The industry organization had filed a plea with the CCI earlier, asking the antitrust regulator to stop Google from bringing its Play Store fee policies into practice till the CCI’s probe into the company had finished. “Deflect and distract seems to be what's in play here. The portrayal and grandstanding, as a measure that fully acknowledges and addresses the concerns of developers, is misleading and objectionable,” Kuruvilla added.
Startups had approached the CCI against Google’s Play Store fees last year, and the antitrust regulator has asked its Director General to conduct a probe into the company.
Last night, Google announced that it will reduce the 30% commision it was charging from developers providing subscription-based for using its platform to 15%. The new fees will come into effect from January 1, 2022.
Both Google and Apple require app developers to mandatorily use their built-in payment systems for selling any content and services through their platforms.

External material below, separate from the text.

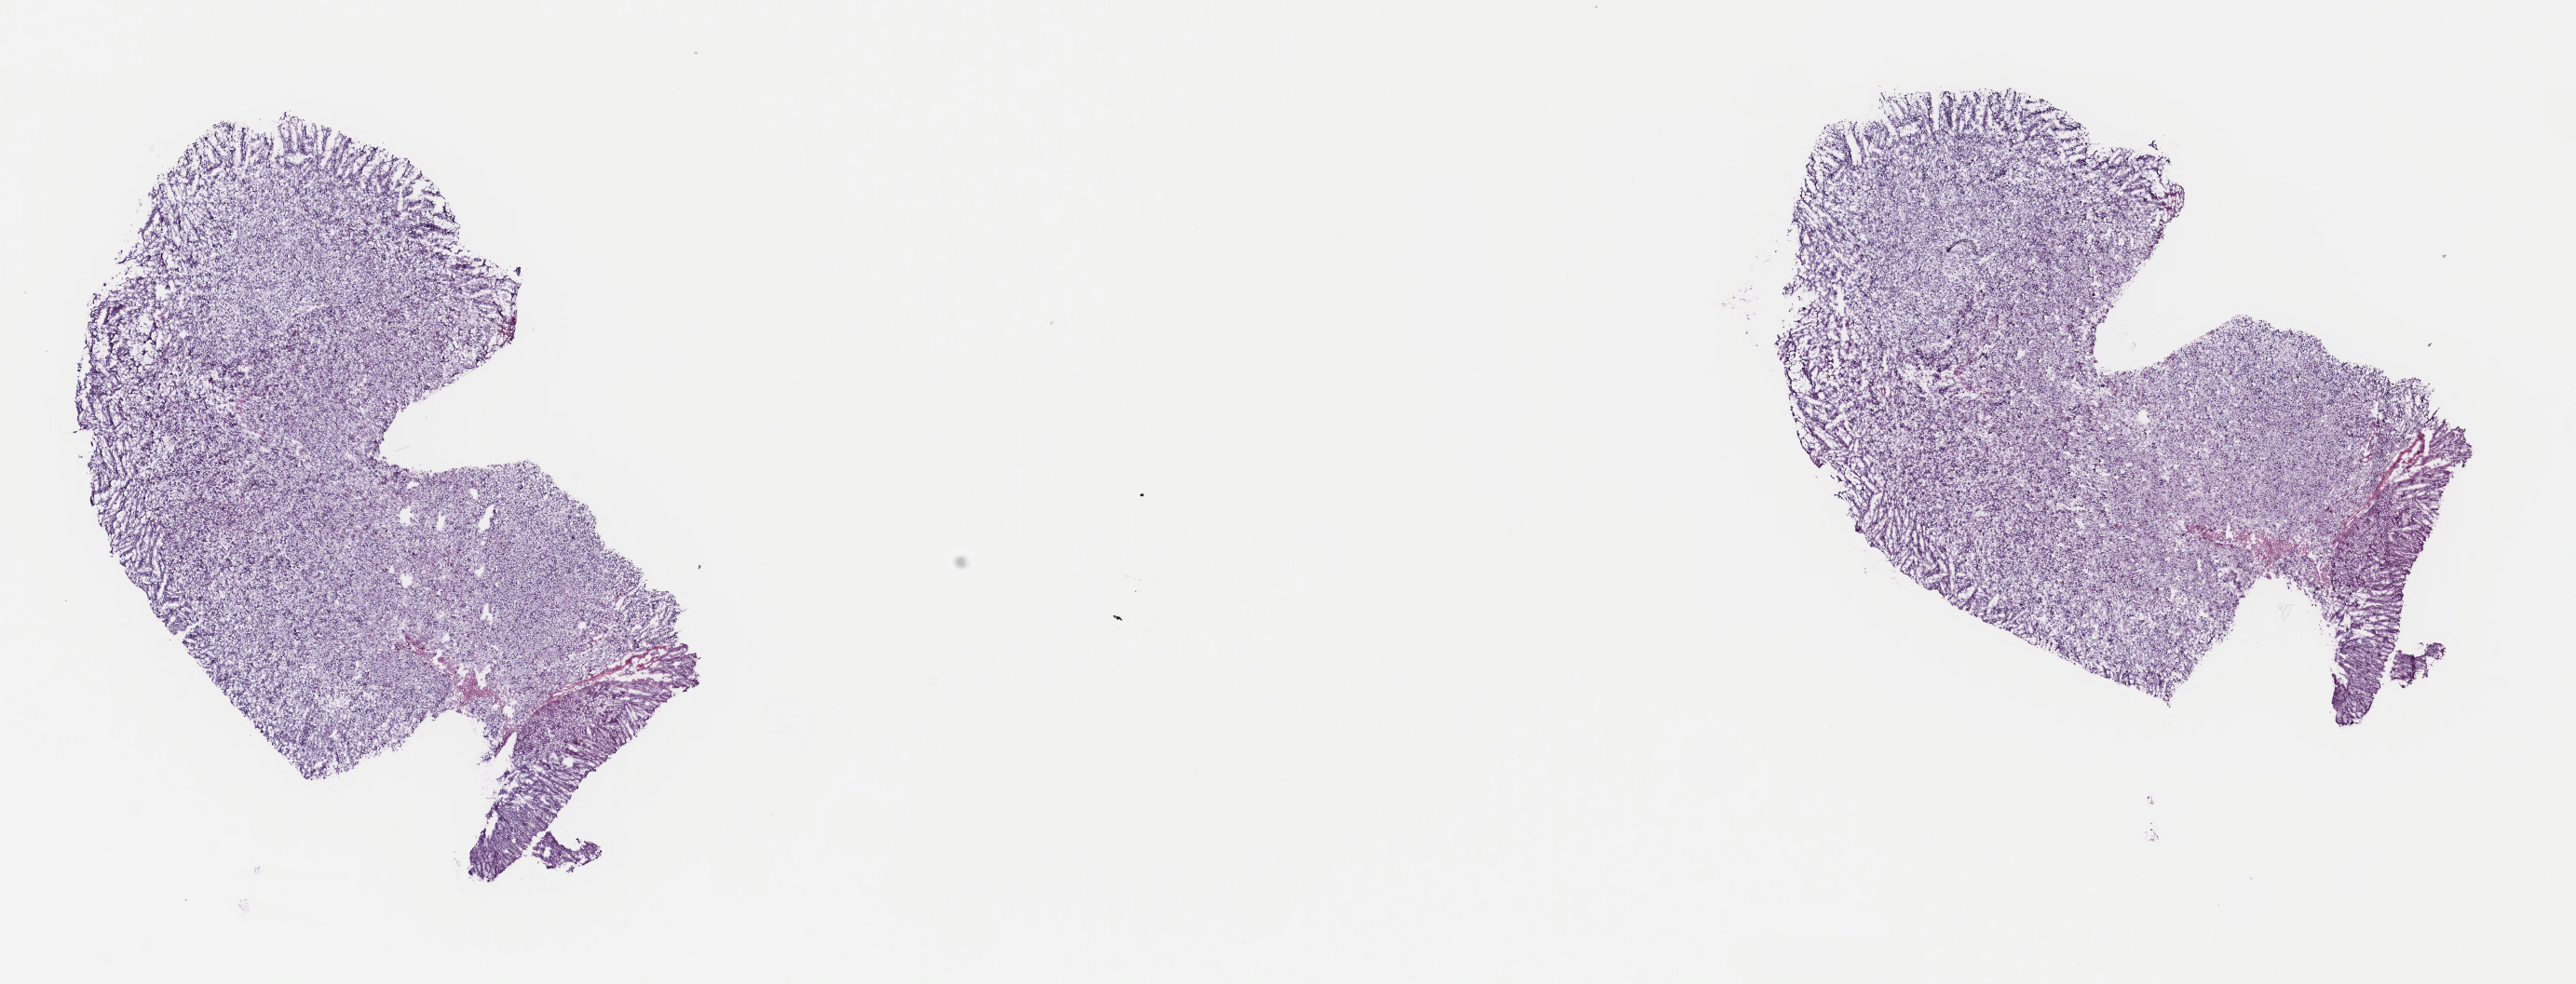
Digitized H&E-stained tissue section (whole slide) — low-resolution overview of the scanned area, about 21.8 x 8.3 mm (acquisition: 40x scan). Frozen section from the top of the tissue portion. Primary tumour sample from the brain. Patient: male, age at initial diagnosis 60 years. Histologic grade: G2 (moderately differentiated). Slide review estimates, as recorded: tumour cells 60%, tumour nuclei 85%, normal cells 10%, stromal cells 30%, necrosis 0%. Inflammatory infiltration, as recorded: lymphocyte infiltration 0%, monocyte infiltration 0%, neutrophil infiltration 0%.
Diagnosis: Oligodendroglioma, NOS (cerebrum). Laterality: right.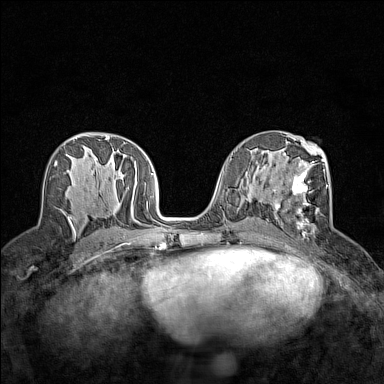
Breast MRI (dynamic contrast-enhanced), one axial slice; slice 72 of 160 in the series (ordered by position); dynamic contrast-enhanced series, time point 2 of 7 at this slice position (early post-contrast); 1.5 T; TE 1.8 ms, TR 5 ms; 384 × 384 image matrix, field of view 280 × 280 mm. Female patient.
Structures marked on this image (semi-automatically segmented with operator editing):
- enhancing-tissue mask used for the functional tumour volume (all voxels passing the contrast-enhancement thresholds inside the analysis volume; usually the tumour): box from (x=274, y=158) to (x=327, y=237) px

A few developers including Epic Games that tried to bypass the payment system were banned from these stores. Antitrust regulators worldwide have been looking into these rules, and Apple had recently changed its policies too.
ADIF acknowledged that the reduction in Play Store fees will bring relief to developers who were dependent on Google's billing system and will improve their margins if they fall in the categories that qualify for Google’s relaxation in margins.
Google, which also charges 15% commission for apps that make less than $1 million per year, claimed that 99% of developers would qualify for a service fee of 15% or less because of this rule. The company had started this last year after backlash from developers and startups worldwide.